Say you earn £11,500 and your partner earns £20,000. You earn lower than the private allowance, so pay no income tax. Your partner pays 20pc tax on the £7,430 above their personal allowance, so has an income tax bill of £1,486.
For those who signed up for marriage allowance, you’d effectively transfer £1,260 of your personal allowance to your partner. Your personal allowance becomes £11,310, whereas your partner can earn as much as £13,830 before tax.
As your income now exceeds your recent reduced personal allowance, you’d actually pay more tax, owing 20pc tax on £190 for a tax bill of £38. Nevertheless, your partner’s taxable income can have dropped from £7,430 to £6,170, meaning their tax bill will fall from £1,486 to £1,234.
Once you add your £38, as a pair your overall income tax bill involves £1,272 – a saving of £214 in comparison with the £1,486 tax bill before marriage allowance was claimed.
Who doesn’t qualify for marriage allowance?
It goes without saying that any couple that doesn’t fall into the principal qualifying category (married or in a civil partnership and with the required income levels) won’t qualify for marriage allowance. Note that the income requirement doesn’t only think about money earned from employment, so when you receive income from dividends or rental income that takes you each over the private allowance, you may find you’re not eligible to say.
But those born on or before April 6, 1935 also don’t qualify for marriage allowance, and can as an alternative have the ability to say married couple’s (and civil partner’s) allowance. If one in all you was born before this date, you might qualify for this – more generous – allowance as an alternative.
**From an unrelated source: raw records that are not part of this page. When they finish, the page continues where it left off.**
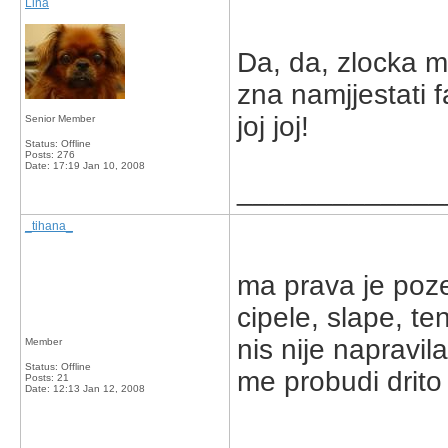
Lina
Da, da, zlocka 
zna namjjestati f
joj joj!
Senior Member
Status: Offline
Posts: 276
Date:
17:19 Jan 10, 2008
_____________
_tihana_
ma prava je poze
cipele, slape, te
nis nije napravil
Member
Status: Offline
me probudi drito
Posts: 21
Date:
12:13 Jan 12, 2008
_____________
This allowance could reduce your tax bill by between £401 and £1,037.50 a 12 months, and you possibly can claim it through a self assessment form or by contacting HMRC with details of your marriage or civil partnership.
Is it at all times price claiming marriage allowance?
Possibly not. If the lower earner has an income that’s near the private allowance threshold of £12,570, and the upper earner only earns barely greater than this threshold, claiming marriage allowance could actually leave you out of pocket.
Say the lower earner has an income of £12,000 and the upper earner earns £13,000. Combined, you’d have a tax bill of £86.
For those who claim marriage allowance – and £1,260 of the lower earner’s personal allowance is transferred to the upper earner – then the lower earner would have a private allowance of £11,310 and the upper earner has a private allowance of £14,570.
The lower earner would earn £690 greater than their personal allowance, so can pay £138 in income tax. The upper earner won’t pay any income tax, because their personal allowance is now higher than their income.
As a pair, their tax bill can be £52 dearer.